Opinion
No. 18-10864
05-03-2019
Summary Calendar Appeal from the United States District Court for the Northern District of Texas
No. 3:17-CR-494-1 Before SMITH, WIENER, and WILLETT, Circuit Judges. PER CURIAM:
Pursuant to 5TH CIR. R. 47.5, the court has determined that this opinion should not be published and is not precedent except under the limited circumstances set forth in 5TH CIR. R. 47.5.4. --------
Kirk Keshler appeals his conviction of transporting and shipping child pornography in violation of 18 U.S.C. § 2252A(a)(1).
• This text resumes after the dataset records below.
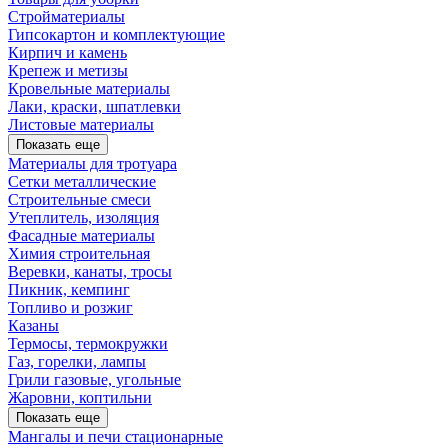
Стройматериалы
Гипсокартон и комплектующие
Кирпич и камень
Крепеж и метизы
Кровельные материалы
Лаки, краски, шпатлевки
Листовые материалы
Показать еще
Материалы для тротуара
Сетки металлические
Строительные смеси
Утеплитель, изоляция
Фасадные материалы
Химия строительная
Веревки, канаты, тросы
Пикник, кемпинг
Топливо и розжиг
Казаны
Термосы, термокружки
Газ, горелки, лампы
Грили газовые, угольные
Жаровни, коптильни
Показать еще
Мангалы и печи стационарные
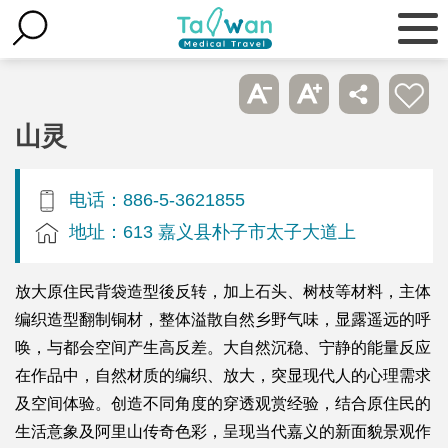
山灵
电话：886-5-3621855
地址：613 嘉义县朴子市太子大道上
放大原住民背袋造型後反转，加上石头、树枝等材料，主体
编织造型翻制铜材，整体溢散自然乡野气味，显露遥远的呼
唤，与都会空间产生高反差。大自然沉稳、宁静的能量反应
在作品中，自然材质的编织、放大，突显现代人的心理需求
及空间体验。创造不同角度的穿透观赏经验，结合原住民的
生活意象及阿里山传奇色彩，呈现当代嘉义的新面貌景观作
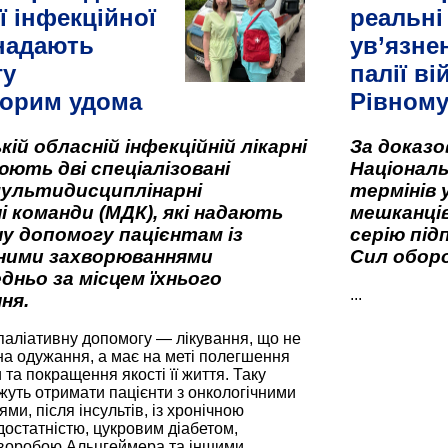
ї інфекційної
реальні
 надають
ув’язне
гу
палії ві
орим удома
Рівном
кій обласній інфекційній лікарні
За доказ
ють дві спеціалізовані
Національ
мультидисциплінарні
термінів 
і команди (МДК), які надають
мешканців
у допомогу пацієнтам із
серію під
вними захворюваннями
Сил оборо
дньо за місцем їхнього
...
ня.
паліативну допомогу — лікування, що не
а одужання, а має на меті полегшення
та покращення якості її життя. Таку
жуть отримати пацієнти з онкологічними
и, після інсультів, із хронічною
остатністю, цукровим діабетом,
хворобою Альцгеймера та іншими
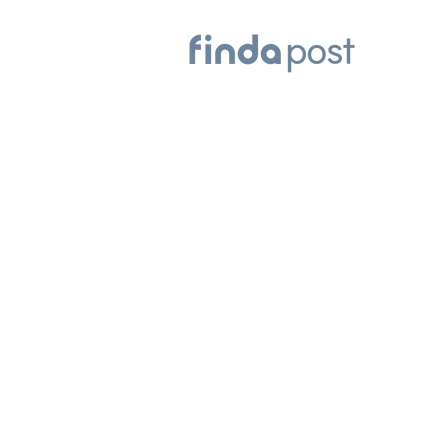
사잇돌대출 
최대 1500만원 은행･정부 소액대
출 총정리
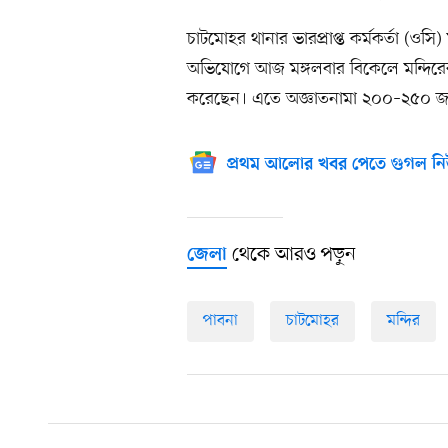
চাটমোহর থানার ভারপ্রাপ্ত কর্মকর্তা (ও
অভিযোগে আজ মঙ্গলবার বিকেলে মন্দিরের
করেছেন। এতে অজ্ঞাতনামা ২০০–২৫০ জ
প্রথম আলোর খবর পেতে গুগল নি
থেকে আরও পড়ুন
জেলা
পাবনা
চাটমোহর
মন্দির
In the factual basis for his guilty plea, Keshler admitted that he "knowingly transported and shipped child pornography using a means and facility of interstate and foreign commerce, and in and affecting interstate and foreign commerce by any means, including by computer." He also admitted that he used a peer-to-peer file-sharing program and the Internet to send and transmit sexually explicit images containing minors.
Keshler asserts that the factual basis is insufficient under Federal Rule of Criminal Procedure 11 because he did not admit that the offense caused the images to travel across state lines. Relying on Bond v. United States, 572 U.S. 844 (2014), Keshler contends that a conviction in the absence of such proof impermissibly intrudes on the police power of the states.
We review Keshler's forfeited objection for plain error. See Puckett v. United States, 556 U.S. 129, 135 (2009). To establish plain error, Keshler must show a forfeited error that is clear or obvious and affects his substantial rights. See id. If he makes such a showing, we have the discretion to correct the error, but only if it seriously affects the fairness, integrity, or public reputation of judicial proceedings. See id.
We have rejected similar challenges. See, e.g., United States v. McCall, 833 F.3d 560, 564-65 (5th Cir. 2016); United States v. Looney, 606 F. App'x 744, 746-47 (5th Cir. 2015). Given the current state of the law, as Keshler concedes, the finding that there was a sufficient factual basis for his guilty plea was not a clear or obvious error. See Puckett, 556 U.S. at 135. He raises the issue to preserve it for further review.
The judgment is AFFIRMED. The government's motions for summary affirmance and, alternatively, for an extension of time to file its brief, are DENIED.